Город, пусть еще «подстрельно-прицельный», возрождается: вузы, театры, расширение учрежденской деятельности. Все подтянуты, чисты, нарядны. Гекатомба дистрофиков была – настоящее ощущение plusquamperfekt. Реальная связь с этим прошедшим временем почти (если не совсем уже) порвана. Жизнь утверждает, как и всегда: сегодня и завтра. Вчера – от поэзии, конечно.
Вспышка творческой энергии, заглушенная овощами, дровами, штопкой, кашами, варевом, уборкой. Куда уж…
Внимательные мужские глаза – оценивающие и прикидывающие постельные возможности. Трое так смотрят на меня – идиоты! Никому в голову не приходит, что для таких экскурсий я слишком стара, слишком умна и слишком печальна. Может быть, да и то не в этом плане это пришло в британскую голову. Может быть, голова и оценивает и прикидывает. Глаза зато смотрят прямо, просто и всегда смеются. Глаза почтительного товарища. За это – спасибо.
Холодно. Ночи лунные, прекрасные. Окна всюду едва прикрыты, даже не закрыты плотно: боюсь обстрела – обидно ведь именно теперь лишиться драгоценных стекол, чудом – ленинградским чудом! – уцелевших в этой квартире.
Одиночество. Великолепно чувствую себя в те вечера, когда не ночуют ни Валерка, ни Гнедич.
Октябрь, 10, воскресенье, 20 час.
Хочется все запомнить: Будда на малахите (а под ним – Библия и Евангелие), закопанская[765] шкатулка с лекарствами, на ней лампа – та, что когда-то в кабинете отца, а потом – в столовой, та, что была последней при маме; олейниковская чашка с грузинским павильоном; на подносе – ржаные сухарики в серебре и букет последних ромашек в самой простой, самой грубой банке. Оксфордский словарь. Томик Диккенса. Томик Байрона (кстати, Пушкин в своем «Памятнике» говорит провидческое и почти лишенное человеческого честолюбия, ибо Superhumanum supersubstantia)[766]. А у Байрона в «Hours of Idleness»[767] великолепие человеческой Superbia[768], величайшего и первого из смертных грехов:
A FRAGMENTWhen, to their airy hall, my Fathers’ voiceShall call my spirit, joyful in their choice;When, pois’d upon the gale, my form shall ride,Or, dark in mist, descend the mountain’s side;Oh! may my shade behold no sculptur’d urns,To mark the spot where earth to earth returns!No lengthen’d scroll, no praise-encumber’d stone;My epitaph shall be my name alone:If that with honour fail to crown my clay,Oh! may no other fame my deeds repay!That, only that, shall single out the spot;By that remember’d, or with that forgot.
(1803)[769](Впрочем, пожалуй, и Пушкин повторил буквально Байрона – только другими образами: он все-таки жил в России, а не в Европе. Конечно – он знал: памятник имени, а не томам книг. Славянская рабская кровь снизила оглушительное начало личной гордости кормчего.)

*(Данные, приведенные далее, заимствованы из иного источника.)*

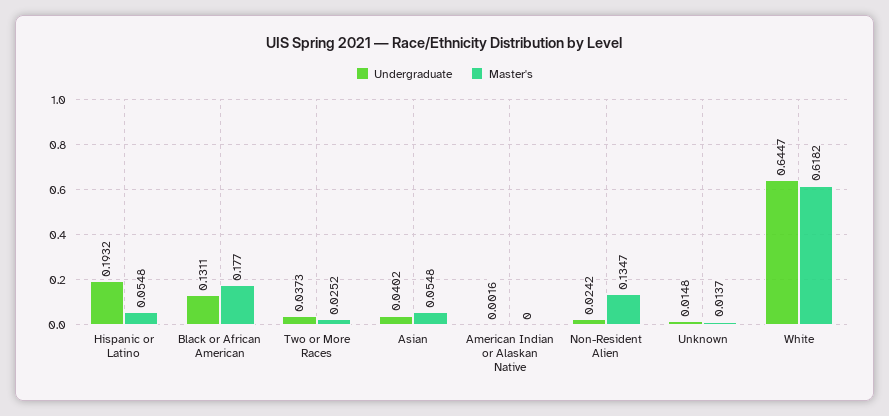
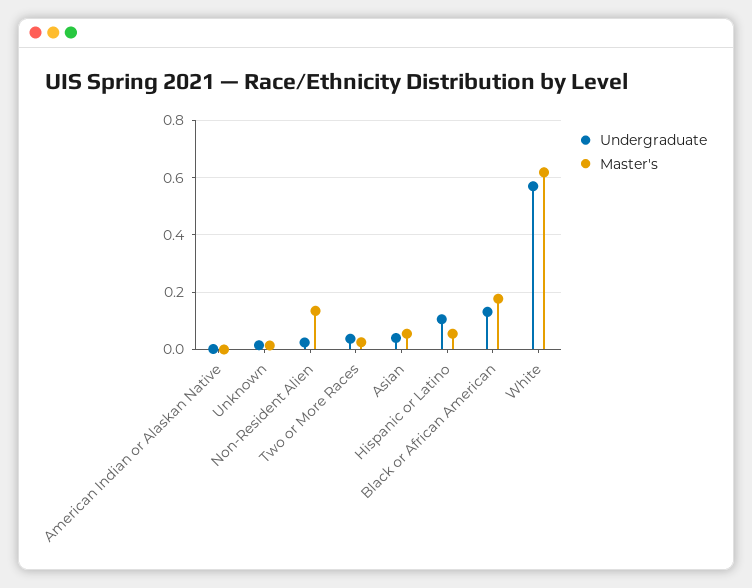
  {
    "Undergraduate": {
-     "Hispanic or Latino": 0.1932,
+     "Hispanic or Latino": 0.1,
      "Black or African American": 0.1311,
      "Two or More Races": 0.0373,
      "Asian": 0.0402,
      "American Indian or Alaskan Native": 0.0016,
      "Non-Resident Alien": 0.0242,
      "Unknown": 0.0148,
-     "White": 0.6447
+     "White": 0.575
    },
    "Master's": {
      "Hispanic or Latino": 0.0548,
      "Black or African American": 0.177,
      "Two or More Races": 0.0252,
      "Asian": 0.0548,
      "American Indian or Alaskan Native": 0,
      "Non-Resident Alien": 0.1347,
      "Unknown": 0.0137,
      "White": 0.6182
    }
  }

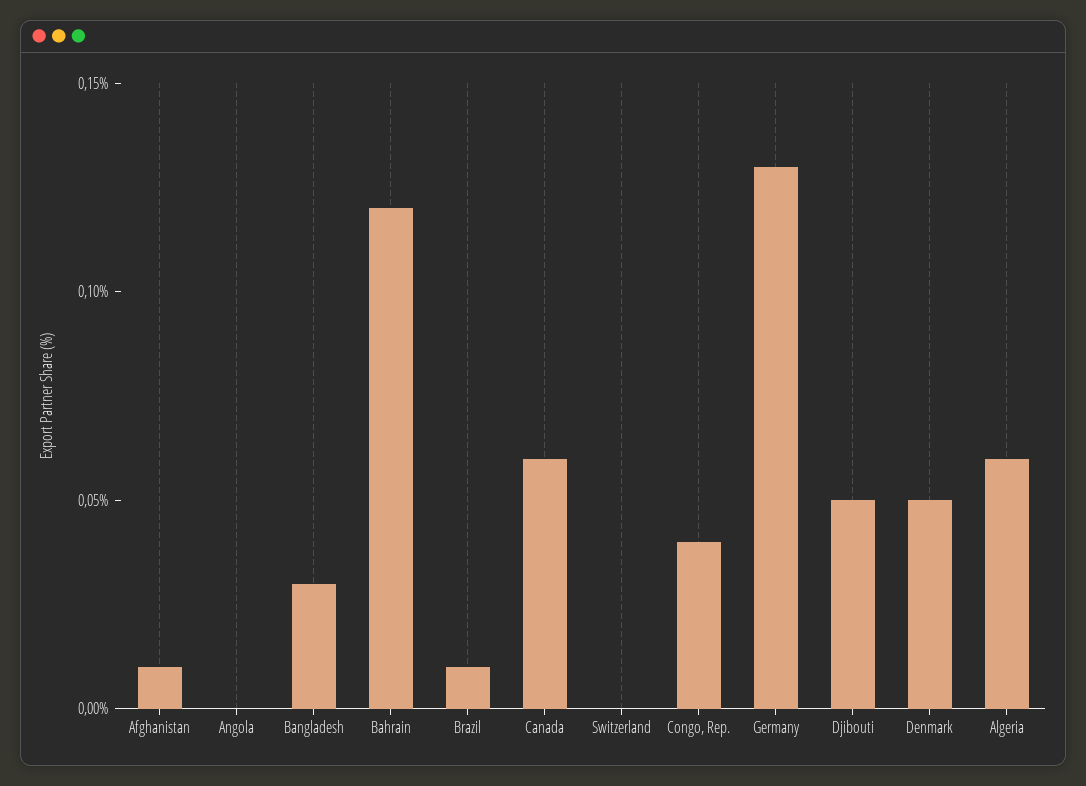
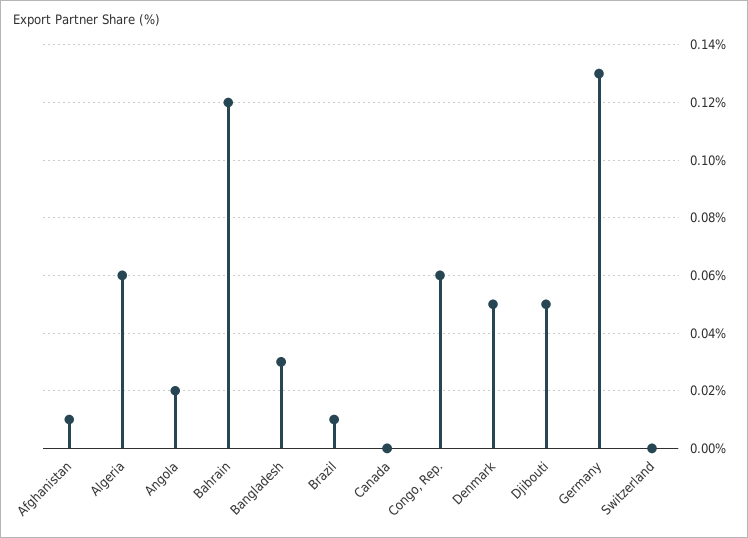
  {
    "Afghanistan": 0.01,
-   "Angola": 0,
+   "Angola": 0.02,
    "Bangladesh": 0.03,
    "Bahrain": 0.12,
    "Brazil": 0.01,
-   "Canada": 0.06,
+   "Canada": 0,
    "Switzerland": 0,
-   "Congo, Rep.": 0.04,
+   "Congo, Rep.": 0.06,
    "Germany": 0.13,
    "Djibouti": 0.05,
    "Denmark": 0.05,
    "Algeria": 0.06
  }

К чему все эти записи? Словно готовлюсь к докладу в Пушкинском обществе[770]. (Гнедич на основании моих замечаний написала прекрасный доклад о поэтической зашифровке политической дружбы Пушкина и Языкова – я не написала ничего, я не могу (или не хочу?!) писать – и отдаю себя другим – пусть! Я же богатая!)
Только что приходила со службы Валерка; принесла остатки овощей из своего огорода и ушла ночевать к своей подружке. Я – одна. О, beata solitado, o, sola beatitudo![771] Медленно допиваю пиво. Тишина. Я – одна (почему же это меня так радует? Я же так часто бываю одна).
Около 7-ми уехала седая подпольщица из Смольного – авторитетная, неглупая, важная, почти откровенная со мною. Разговоры о Бухарине, о перерождении партии, о популярности Жданова: если бы он был умнее, общался бы больше с людьми, бывал бы больше «на народе», как Киров[772]. Тогда и популярность приняла бы другой, более активный оттенок. Впрочем, он, может быть, не делает этого именно потому, что он умнее, чем думают. Популярность – вещь опасная?